In an unstructured interview, the interviewer takes an organic, flexible approach to questioning rather than using a predetermined set of questions. Interviewers may prepare for the unstructured interview by planning sample questions to cover topics of conversation and brainstorming strategies to maintain focus.

In this Assignment, you will write unstructured interview questions and explore challenges interviewers face when conducting unstructured interviews.

The activity is designed to replicate the type of experience you would have during a follow-up meeting with an interviewee. Consider the scenario provided with the assumption that this interview is a follow-up visit to the initial intake interview, in which you begin to develop a plan to meet your interviewee’s needs.

To prepare for this Assignment:

  • Review the following scenario:
    • You are conducting an interview with an individual who had come to the community resource center at which you work.

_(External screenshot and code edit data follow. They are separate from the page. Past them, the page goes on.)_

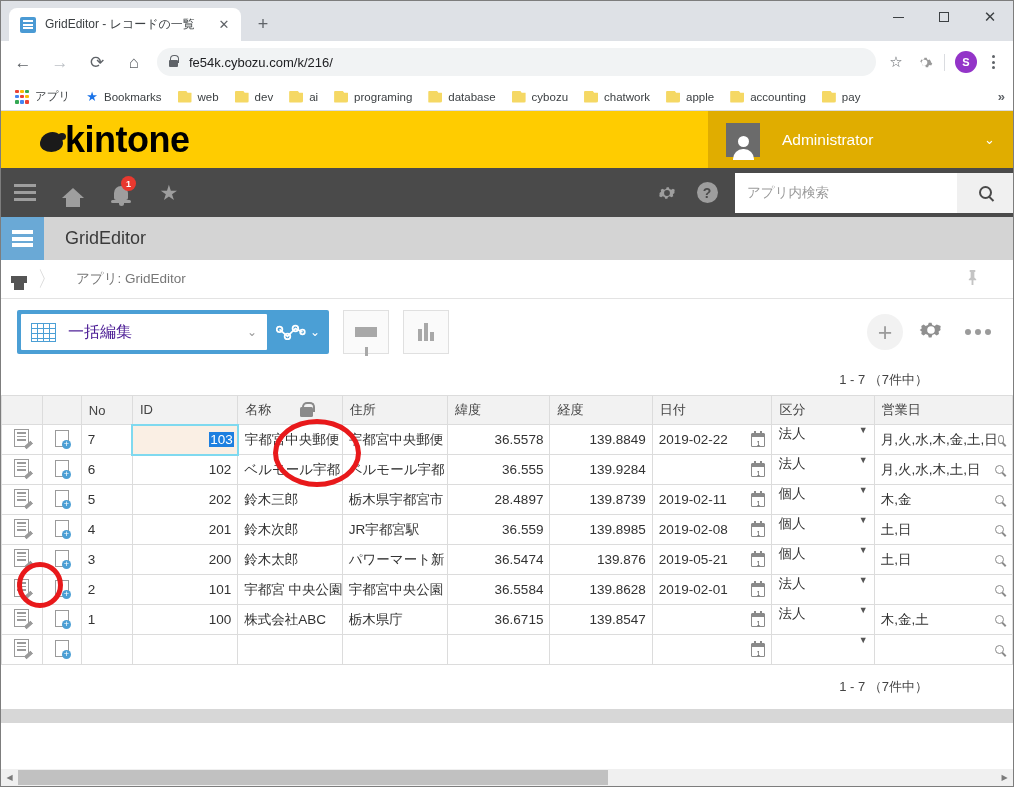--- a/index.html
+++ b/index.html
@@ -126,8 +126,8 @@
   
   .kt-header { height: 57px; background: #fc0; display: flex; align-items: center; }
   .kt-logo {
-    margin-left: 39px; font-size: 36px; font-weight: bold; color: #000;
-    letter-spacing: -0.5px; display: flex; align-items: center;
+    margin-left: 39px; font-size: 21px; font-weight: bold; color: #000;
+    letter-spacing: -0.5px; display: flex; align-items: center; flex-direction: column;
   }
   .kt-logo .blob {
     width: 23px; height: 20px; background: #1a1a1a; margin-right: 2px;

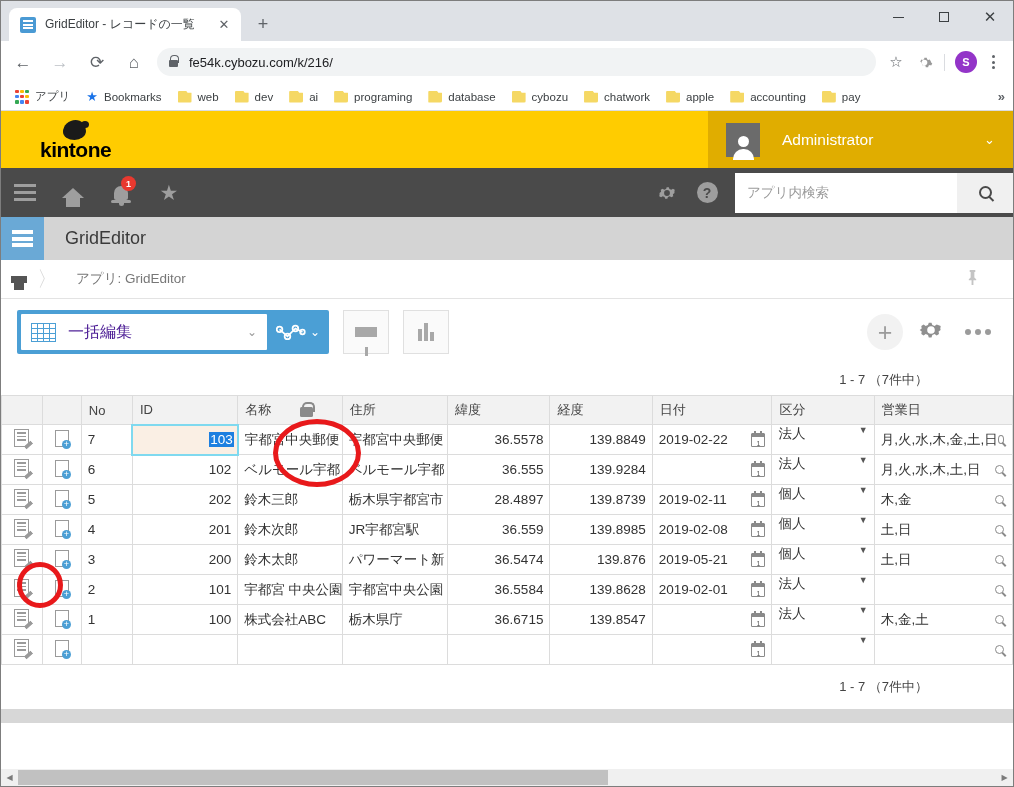--- a/index.html
+++ b/index.html
@@ -264,7 +264,7 @@
       linear-gradient(to bottom, transparent 0 4px, #4b9fd5 4px 5px, transparent 5px 9px,
         #4b9fd5 9px 10px, transparent 10px 14px, #4b9fd5 14px 15px, transparent 15px);
   }
-  .bulk-label { font-size: 16px; color: #4c1d95; margin-left: 12px; flex: 1; }
+  .bulk-label { font-size: 19px; color: #c2410c; margin-left: 12px; flex: 1; }
   .chev-dn { color: #9b9b9b; font-size: 12px; }
   .graph-btn {
     width: 62px; height: 44px; display: flex; align-items: center;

The interviewee is in need of employment, health care, and educational resources. The purpose of this interview is to gather more information in order to determine an appropriate course of action. You remember that at the previous interview, which was a structured interview, the interviewee had expressed dissatisfaction with a similar organization in her former community but had not said why she was dissatisfied. You think an unstructured interview might yield more relevant information than a structured interview this time.
  • Review the information in Chapter 4 in your course text, The Helping Process: Assessment to Termination. Focus on the section titled “Closed and Open Inquiries.”
  • Review the information in Chapter 6 in your course text, The Helping Process: Assessment to Termination. Focus on the section titled “Gathering Additional Information.”
  • Review the information in the article, “The Unstructured Clinical Interview,” found in the Learning Resources for this week. Focus on specific suggestions for how to formulate questions for an unstructured interview.

By Day 7

The Assignment:

Submit by Day 7 a 2- to 3-page paper that includes the following:

  • Three unstructured interview questions designed to gather information on the interviewees’ needs
  • An explanation of the challenges you might experience during this interview. Include some potential topics the interviewee might be uncomfortable discussing. Include information from both the Learning Resources and from your experience that you could use to address this challenge.
  • Two advantages and two limitations of unstructured interviews

Support your Assignment with specific references to all resources used in its preparation. You are asked to provide a reference list for all resources, including those in the Learning Resources for this course.